*** EXERCISE DATA Section Begins ***

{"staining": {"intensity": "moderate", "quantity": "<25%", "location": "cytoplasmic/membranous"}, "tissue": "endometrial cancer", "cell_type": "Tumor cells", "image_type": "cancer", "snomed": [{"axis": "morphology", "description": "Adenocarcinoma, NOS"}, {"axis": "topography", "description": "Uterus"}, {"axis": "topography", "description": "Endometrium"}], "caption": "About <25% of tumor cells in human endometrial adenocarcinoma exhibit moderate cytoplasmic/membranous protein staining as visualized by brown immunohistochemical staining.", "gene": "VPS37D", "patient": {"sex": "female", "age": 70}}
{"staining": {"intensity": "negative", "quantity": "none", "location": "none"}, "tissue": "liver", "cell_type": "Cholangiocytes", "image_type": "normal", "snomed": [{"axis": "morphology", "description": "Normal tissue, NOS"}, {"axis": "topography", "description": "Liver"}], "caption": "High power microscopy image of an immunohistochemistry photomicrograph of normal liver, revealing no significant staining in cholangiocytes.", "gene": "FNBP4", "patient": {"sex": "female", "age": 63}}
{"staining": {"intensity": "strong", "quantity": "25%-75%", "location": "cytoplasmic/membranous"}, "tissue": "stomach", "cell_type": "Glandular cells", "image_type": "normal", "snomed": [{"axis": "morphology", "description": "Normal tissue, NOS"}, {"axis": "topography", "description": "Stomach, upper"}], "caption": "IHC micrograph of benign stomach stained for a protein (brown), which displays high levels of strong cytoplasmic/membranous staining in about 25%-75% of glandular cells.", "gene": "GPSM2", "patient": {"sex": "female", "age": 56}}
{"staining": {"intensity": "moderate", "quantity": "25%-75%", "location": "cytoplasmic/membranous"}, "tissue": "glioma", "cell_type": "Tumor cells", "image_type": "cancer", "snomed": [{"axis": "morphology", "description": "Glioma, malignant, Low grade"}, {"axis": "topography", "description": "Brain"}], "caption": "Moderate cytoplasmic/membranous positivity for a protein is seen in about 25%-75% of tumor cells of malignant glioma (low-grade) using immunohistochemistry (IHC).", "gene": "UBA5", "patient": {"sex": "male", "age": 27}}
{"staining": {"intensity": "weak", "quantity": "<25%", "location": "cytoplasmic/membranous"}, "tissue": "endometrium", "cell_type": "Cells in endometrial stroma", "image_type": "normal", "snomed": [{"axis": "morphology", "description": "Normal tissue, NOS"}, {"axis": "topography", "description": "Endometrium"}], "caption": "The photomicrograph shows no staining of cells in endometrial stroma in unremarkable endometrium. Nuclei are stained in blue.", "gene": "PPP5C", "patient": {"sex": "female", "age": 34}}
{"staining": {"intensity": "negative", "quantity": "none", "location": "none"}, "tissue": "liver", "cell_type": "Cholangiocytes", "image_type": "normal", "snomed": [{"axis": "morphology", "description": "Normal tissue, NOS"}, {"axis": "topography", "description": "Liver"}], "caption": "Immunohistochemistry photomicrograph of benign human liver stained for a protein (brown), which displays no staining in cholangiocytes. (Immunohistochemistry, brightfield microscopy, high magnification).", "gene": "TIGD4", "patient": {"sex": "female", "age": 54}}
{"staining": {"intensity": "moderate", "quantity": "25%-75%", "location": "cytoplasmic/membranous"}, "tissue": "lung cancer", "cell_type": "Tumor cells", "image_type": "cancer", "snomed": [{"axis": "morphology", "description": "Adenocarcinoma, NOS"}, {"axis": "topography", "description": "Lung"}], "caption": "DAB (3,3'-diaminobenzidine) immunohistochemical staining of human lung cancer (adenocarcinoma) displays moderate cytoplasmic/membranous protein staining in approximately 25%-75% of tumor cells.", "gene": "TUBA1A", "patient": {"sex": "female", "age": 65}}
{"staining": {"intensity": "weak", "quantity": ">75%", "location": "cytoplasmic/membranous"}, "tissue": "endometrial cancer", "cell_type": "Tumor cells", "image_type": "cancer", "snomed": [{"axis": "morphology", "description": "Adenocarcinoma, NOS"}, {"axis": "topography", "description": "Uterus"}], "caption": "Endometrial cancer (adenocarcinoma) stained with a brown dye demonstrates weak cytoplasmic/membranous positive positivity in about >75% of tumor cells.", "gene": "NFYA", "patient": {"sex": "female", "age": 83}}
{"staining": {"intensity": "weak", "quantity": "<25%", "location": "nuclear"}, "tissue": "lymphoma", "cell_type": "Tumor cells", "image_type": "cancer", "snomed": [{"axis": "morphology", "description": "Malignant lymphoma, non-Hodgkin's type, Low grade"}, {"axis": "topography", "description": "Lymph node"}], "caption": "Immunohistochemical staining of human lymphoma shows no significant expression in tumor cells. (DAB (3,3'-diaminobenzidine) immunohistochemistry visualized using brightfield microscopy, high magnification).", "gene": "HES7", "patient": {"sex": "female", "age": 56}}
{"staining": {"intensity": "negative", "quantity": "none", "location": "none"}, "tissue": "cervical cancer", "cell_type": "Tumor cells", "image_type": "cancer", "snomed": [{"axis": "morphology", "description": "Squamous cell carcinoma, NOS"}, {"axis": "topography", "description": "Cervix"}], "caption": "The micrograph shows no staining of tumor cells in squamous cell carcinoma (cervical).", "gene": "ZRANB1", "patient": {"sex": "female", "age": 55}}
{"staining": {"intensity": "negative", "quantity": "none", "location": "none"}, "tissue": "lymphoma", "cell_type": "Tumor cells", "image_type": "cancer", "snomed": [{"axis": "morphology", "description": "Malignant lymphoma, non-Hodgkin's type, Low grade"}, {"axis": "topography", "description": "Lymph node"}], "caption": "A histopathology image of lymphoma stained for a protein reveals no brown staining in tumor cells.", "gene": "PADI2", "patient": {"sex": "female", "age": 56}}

*** EXERCISE DATA Section Ends ***

If a line falls between the first line of the entries and the line containing "of benign stomach", or is one of those two, restate it word for word; leave all other lines out.

{"staining": {"intensity": "moderate", "quantity": "<25%", "location": "cytoplasmic/membranous"}, "tissue": "endometrial cancer", "cell_type": "Tumor cells", "image_type": "cancer", "snomed": [{"axis": "morphology", "description": "Adenocarcinoma, NOS"}, {"axis": "topography", "description": "Uterus"}, {"axis": "topography", "description": "Endometrium"}], "caption": "About <25% of tumor cells in human endometrial adenocarcinoma exhibit moderate cytoplasmic/membranous protein staining as visualized by brown immunohistochemical staining.", "gene": "VPS37D", "patient": {"sex": "female", "age": 70}}
{"staining": {"intensity": "negative", "quantity": "none", "location": "none"}, "tissue": "liver", "cell_type": "Cholangiocytes", "image_type": "normal", "snomed": [{"axis": "morphology", "description": "Normal tissue, NOS"}, {"axis": "topography", "description": "Liver"}], "caption": "High power microscopy image of an immunohistochemistry photomicrograph of normal liver, revealing no significant staining in cholangiocytes.", "gene": "FNBP4", "patient": {"sex": "female", "age": 63}}
{"staining": {"intensity": "strong", "quantity": "25%-75%", "location": "cytoplasmic/membranous"}, "tissue": "stomach", "cell_type": "Glandular cells", "image_type": "normal", "snomed": [{"axis": "morphology", "description": "Normal tissue, NOS"}, {"axis": "topography", "description": "Stomach, upper"}], "caption": "IHC micrograph of benign stomach stained for a protein (brown), which displays high levels of strong cytoplasmic/membranous staining in about 25%-75% of glandular cells.", "gene": "GPSM2", "patient": {"sex": "female", "age": 56}}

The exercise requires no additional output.